> _Written task_
Copy the following records word for word, covering only the stretch from the line containing "order: Jungermanniales" through the line containing "scientific name: Stylidium fasciculatum", both ends included.
━━━━━━
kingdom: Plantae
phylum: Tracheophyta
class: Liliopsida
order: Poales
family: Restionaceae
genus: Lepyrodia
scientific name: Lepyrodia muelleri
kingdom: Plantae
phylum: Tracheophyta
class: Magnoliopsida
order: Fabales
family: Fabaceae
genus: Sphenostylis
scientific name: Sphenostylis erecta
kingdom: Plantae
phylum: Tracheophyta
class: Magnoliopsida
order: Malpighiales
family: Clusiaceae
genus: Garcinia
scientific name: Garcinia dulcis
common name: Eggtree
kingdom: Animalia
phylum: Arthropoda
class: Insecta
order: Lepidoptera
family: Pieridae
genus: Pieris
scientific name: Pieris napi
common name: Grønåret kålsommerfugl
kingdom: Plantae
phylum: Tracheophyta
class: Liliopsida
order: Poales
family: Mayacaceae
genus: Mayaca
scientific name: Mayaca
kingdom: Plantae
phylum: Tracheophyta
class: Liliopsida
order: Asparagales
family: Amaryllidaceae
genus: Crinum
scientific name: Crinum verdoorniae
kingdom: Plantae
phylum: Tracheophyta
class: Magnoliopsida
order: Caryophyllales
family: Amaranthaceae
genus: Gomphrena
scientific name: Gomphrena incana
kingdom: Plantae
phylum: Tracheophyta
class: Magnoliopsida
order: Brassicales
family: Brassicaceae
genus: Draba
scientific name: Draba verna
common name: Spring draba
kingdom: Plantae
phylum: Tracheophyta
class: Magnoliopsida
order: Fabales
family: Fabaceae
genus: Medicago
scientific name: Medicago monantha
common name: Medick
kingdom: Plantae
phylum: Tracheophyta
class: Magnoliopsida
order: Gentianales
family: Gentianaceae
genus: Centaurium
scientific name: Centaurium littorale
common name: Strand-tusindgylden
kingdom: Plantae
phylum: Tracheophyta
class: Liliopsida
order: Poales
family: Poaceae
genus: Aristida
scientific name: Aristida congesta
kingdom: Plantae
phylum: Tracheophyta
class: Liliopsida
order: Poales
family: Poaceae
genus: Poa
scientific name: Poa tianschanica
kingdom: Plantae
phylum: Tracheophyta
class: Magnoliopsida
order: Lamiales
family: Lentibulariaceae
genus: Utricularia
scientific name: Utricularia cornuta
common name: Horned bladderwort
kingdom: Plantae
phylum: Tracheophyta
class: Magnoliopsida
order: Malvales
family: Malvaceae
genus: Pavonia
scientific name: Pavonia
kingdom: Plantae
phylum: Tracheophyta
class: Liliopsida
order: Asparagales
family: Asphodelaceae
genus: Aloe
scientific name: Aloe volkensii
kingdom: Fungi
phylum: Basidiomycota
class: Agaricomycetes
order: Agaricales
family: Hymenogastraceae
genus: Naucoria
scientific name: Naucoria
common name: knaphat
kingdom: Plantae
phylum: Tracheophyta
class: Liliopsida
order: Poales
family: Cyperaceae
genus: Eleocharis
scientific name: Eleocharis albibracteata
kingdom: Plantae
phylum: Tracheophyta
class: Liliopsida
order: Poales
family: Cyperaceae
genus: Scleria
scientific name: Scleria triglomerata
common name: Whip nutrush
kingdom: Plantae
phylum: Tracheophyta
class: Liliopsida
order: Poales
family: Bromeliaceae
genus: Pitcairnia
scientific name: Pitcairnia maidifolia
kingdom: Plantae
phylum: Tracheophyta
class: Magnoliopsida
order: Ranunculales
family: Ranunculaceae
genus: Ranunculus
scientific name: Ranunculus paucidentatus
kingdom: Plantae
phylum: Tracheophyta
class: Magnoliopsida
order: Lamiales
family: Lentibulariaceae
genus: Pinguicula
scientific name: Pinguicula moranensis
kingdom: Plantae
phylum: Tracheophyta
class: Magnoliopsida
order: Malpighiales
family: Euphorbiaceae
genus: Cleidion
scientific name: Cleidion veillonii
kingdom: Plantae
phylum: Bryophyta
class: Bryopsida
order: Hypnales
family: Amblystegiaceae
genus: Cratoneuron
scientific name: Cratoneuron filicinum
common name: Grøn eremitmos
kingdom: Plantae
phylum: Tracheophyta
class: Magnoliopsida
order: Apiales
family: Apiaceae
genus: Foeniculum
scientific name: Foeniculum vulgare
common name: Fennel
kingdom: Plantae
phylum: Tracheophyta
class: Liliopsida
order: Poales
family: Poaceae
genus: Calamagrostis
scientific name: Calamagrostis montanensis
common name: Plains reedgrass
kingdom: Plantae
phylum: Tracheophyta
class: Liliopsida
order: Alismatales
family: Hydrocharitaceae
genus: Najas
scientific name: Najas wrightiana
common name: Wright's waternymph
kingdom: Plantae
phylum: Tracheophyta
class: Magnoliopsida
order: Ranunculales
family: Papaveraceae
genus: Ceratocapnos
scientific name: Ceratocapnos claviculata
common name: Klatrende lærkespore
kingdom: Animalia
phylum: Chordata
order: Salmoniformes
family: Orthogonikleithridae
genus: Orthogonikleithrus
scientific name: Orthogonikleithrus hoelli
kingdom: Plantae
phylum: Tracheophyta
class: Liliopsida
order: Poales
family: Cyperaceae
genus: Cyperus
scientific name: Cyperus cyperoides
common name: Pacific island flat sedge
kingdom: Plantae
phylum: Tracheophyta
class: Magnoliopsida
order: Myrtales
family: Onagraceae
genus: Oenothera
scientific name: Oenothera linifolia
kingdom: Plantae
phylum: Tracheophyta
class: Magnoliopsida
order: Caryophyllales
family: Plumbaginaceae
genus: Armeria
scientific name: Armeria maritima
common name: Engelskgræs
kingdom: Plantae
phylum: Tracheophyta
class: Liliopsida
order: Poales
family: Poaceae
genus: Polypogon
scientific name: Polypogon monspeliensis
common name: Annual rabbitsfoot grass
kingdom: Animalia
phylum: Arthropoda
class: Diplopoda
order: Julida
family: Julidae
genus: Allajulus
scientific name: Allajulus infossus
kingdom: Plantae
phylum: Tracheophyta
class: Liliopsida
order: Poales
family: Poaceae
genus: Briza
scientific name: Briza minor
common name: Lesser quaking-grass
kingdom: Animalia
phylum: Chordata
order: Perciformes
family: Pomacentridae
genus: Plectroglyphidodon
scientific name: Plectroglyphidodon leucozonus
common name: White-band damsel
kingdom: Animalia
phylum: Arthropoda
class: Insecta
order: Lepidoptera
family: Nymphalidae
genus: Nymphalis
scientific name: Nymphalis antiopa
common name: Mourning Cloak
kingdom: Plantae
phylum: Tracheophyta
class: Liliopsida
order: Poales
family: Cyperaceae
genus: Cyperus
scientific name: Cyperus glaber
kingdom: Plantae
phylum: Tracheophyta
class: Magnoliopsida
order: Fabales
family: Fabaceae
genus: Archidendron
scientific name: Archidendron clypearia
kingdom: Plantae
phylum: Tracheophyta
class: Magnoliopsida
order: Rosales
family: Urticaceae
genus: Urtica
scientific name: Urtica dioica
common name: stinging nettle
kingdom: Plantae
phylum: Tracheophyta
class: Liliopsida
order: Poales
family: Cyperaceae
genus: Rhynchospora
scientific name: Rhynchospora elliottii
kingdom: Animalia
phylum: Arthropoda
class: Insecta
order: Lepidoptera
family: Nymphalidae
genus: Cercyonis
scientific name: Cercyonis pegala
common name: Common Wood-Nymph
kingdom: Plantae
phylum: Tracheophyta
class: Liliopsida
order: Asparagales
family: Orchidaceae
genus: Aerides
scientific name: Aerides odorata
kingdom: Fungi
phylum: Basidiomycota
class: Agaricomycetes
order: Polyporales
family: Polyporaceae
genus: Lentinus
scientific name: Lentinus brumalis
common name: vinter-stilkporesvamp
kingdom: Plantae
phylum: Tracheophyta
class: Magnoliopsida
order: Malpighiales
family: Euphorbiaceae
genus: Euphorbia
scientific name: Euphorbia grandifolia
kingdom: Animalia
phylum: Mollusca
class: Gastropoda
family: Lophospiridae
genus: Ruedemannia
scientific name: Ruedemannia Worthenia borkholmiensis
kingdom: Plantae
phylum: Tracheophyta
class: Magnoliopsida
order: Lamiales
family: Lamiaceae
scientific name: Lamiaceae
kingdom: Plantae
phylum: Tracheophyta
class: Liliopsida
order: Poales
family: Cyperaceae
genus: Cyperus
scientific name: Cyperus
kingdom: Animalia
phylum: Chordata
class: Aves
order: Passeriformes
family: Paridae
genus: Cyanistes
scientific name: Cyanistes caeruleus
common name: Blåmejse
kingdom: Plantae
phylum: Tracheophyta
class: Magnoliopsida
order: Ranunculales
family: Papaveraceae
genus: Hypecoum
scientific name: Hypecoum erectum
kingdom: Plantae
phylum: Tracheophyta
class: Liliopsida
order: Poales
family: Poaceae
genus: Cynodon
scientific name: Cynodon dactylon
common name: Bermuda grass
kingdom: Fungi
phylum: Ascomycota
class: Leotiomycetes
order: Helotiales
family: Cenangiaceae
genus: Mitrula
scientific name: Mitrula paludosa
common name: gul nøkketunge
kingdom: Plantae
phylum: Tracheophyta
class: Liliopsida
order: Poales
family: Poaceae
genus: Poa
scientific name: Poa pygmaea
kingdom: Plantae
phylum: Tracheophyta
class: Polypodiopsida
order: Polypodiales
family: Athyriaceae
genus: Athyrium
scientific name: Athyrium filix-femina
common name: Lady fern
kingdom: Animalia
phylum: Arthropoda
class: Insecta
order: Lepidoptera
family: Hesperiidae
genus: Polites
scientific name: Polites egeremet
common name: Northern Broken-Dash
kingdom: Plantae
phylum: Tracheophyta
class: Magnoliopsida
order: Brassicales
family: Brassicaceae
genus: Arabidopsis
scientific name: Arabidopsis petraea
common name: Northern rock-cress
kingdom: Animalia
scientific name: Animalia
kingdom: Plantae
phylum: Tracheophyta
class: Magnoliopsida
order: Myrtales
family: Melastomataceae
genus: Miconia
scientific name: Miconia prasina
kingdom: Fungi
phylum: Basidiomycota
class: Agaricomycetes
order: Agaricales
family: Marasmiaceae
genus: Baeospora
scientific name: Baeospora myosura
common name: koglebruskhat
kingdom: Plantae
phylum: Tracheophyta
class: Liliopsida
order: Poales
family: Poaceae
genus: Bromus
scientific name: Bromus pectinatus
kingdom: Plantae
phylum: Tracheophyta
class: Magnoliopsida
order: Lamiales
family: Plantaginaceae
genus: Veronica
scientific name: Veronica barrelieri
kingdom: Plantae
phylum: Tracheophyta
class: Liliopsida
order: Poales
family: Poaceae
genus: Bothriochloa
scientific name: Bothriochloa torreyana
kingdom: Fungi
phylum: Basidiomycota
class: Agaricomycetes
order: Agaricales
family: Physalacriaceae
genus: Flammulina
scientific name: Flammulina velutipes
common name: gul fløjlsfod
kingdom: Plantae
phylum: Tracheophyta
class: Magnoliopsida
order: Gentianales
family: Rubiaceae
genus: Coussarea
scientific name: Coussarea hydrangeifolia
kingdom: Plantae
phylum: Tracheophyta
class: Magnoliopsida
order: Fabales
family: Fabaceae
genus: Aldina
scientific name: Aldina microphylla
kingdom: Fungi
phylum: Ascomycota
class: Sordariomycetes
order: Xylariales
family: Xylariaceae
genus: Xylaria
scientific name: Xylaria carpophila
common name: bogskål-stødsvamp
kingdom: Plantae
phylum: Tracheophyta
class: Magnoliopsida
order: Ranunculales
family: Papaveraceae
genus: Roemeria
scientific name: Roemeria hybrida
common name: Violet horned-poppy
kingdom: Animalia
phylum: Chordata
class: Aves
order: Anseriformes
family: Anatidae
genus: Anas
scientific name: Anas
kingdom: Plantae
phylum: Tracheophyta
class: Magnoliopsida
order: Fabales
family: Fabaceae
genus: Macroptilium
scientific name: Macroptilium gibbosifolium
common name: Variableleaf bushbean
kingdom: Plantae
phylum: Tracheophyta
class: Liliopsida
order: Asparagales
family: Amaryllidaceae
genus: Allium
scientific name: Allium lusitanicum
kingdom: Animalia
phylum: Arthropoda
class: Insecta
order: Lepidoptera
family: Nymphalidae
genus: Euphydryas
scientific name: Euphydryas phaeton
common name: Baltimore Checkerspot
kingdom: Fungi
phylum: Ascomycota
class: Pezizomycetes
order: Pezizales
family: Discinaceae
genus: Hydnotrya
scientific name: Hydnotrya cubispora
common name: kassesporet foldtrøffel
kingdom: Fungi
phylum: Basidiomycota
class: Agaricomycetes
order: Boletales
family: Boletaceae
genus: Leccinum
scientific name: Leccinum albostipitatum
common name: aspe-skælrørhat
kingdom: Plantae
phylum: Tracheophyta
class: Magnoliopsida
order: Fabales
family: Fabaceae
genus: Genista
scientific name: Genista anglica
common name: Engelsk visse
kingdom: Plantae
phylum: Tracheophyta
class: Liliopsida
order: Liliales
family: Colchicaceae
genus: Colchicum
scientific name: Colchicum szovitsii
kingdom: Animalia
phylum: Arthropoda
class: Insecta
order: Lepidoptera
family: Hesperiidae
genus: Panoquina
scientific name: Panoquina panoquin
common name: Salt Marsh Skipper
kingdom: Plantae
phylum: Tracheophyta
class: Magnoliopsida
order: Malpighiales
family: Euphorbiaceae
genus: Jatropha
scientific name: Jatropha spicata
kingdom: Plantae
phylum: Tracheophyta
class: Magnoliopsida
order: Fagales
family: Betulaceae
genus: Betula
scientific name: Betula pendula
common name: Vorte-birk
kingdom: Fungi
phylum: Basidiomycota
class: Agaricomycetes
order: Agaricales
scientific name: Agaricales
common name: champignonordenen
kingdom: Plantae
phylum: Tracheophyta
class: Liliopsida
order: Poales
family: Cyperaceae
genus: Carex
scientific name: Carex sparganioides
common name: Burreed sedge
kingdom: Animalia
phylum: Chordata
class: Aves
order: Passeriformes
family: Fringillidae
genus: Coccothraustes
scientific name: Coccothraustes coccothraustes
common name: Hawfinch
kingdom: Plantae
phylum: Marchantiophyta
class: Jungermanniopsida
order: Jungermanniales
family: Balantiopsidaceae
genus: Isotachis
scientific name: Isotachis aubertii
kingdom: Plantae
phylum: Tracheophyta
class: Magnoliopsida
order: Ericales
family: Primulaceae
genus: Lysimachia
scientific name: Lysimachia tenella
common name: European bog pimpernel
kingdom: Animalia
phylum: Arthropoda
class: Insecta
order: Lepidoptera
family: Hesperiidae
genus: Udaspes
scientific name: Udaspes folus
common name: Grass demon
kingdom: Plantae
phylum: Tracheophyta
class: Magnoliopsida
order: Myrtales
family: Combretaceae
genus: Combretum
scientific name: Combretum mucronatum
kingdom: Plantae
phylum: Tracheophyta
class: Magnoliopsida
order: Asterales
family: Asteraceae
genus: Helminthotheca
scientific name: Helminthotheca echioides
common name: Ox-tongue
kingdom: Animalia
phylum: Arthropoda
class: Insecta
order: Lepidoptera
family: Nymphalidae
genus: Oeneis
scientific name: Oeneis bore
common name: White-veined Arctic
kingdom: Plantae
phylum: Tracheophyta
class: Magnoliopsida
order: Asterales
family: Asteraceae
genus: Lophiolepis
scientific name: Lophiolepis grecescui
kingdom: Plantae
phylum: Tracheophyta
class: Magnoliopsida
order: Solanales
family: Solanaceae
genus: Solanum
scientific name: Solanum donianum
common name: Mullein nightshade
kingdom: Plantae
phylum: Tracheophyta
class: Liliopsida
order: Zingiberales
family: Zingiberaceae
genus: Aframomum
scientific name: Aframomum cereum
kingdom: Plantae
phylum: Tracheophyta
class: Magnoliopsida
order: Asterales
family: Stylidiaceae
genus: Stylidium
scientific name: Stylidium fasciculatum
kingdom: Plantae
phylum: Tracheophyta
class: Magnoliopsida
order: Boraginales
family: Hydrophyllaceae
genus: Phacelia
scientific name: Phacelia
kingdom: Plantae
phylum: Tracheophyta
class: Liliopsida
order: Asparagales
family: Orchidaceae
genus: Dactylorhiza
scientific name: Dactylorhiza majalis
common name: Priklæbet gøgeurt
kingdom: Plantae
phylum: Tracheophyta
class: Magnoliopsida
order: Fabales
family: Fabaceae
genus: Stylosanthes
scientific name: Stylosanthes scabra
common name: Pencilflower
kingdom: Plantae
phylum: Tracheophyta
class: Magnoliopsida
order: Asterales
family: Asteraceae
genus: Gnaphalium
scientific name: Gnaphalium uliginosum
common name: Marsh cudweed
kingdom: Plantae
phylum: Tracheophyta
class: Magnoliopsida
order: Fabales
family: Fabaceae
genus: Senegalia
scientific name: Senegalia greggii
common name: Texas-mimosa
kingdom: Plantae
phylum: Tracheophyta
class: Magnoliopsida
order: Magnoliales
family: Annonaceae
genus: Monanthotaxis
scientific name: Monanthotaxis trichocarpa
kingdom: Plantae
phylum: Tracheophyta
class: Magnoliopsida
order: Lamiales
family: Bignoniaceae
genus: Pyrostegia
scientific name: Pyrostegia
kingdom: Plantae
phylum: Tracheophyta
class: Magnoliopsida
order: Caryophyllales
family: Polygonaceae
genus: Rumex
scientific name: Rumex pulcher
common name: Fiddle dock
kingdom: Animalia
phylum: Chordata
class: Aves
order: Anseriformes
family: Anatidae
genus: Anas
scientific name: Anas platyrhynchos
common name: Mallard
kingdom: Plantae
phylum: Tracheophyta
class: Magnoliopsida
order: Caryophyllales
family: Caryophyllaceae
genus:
━━━━━━
> _Result for this exercise_
order: Jungermanniales
family: Balantiopsidaceae
genus: Isotachis
scientific name: Isotachis aubertii
kingdom: Plantae
phylum: Tracheophyta
class: Magnoliopsida
order: Ericales
family: Primulaceae
genus: Lysimachia
scientific name: Lysimachia tenella
common name: European bog pimpernel
kingdom: Animalia
phylum: Arthropoda
class: Insecta
order: Lepidoptera
family: Hesperiidae
genus: Udaspes
scientific name: Udaspes folus
common name: Grass demon
kingdom: Plantae
phylum: Tracheophyta
class: Magnoliopsida
order: Myrtales
family: Combretaceae
genus: Combretum
scientific name: Combretum mucronatum
kingdom: Plantae
phylum: Tracheophyta
class: Magnoliopsida
order: Asterales
family: Asteraceae
genus: Helminthotheca
scientific name: Helminthotheca echioides
common name: Ox-tongue
kingdom: Animalia
phylum: Arthropoda
class: Insecta
order: Lepidoptera
family: Nymphalidae
genus: Oeneis
scientific name: Oeneis bore
common name: White-veined Arctic
kingdom: Plantae
phylum: Tracheophyta
class: Magnoliopsida
order: Asterales
family: Asteraceae
genus: Lophiolepis
scientific name: Lophiolepis grecescui
kingdom: Plantae
phylum: Tracheophyta
class: Magnoliopsida
order: Solanales
family: Solanaceae
genus: Solanum
scientific name: Solanum donianum
common name: Mullein nightshade
kingdom: Plantae
phylum: Tracheophyta
class: Liliopsida
order: Zingiberales
family: Zingiberaceae
genus: Aframomum
scientific name: Aframomum cereum
kingdom: Plantae
phylum: Tracheophyta
class: Magnoliopsida
order: Asterales
family: Stylidiaceae
genus: Stylidium
scientific name: Stylidium fasciculatum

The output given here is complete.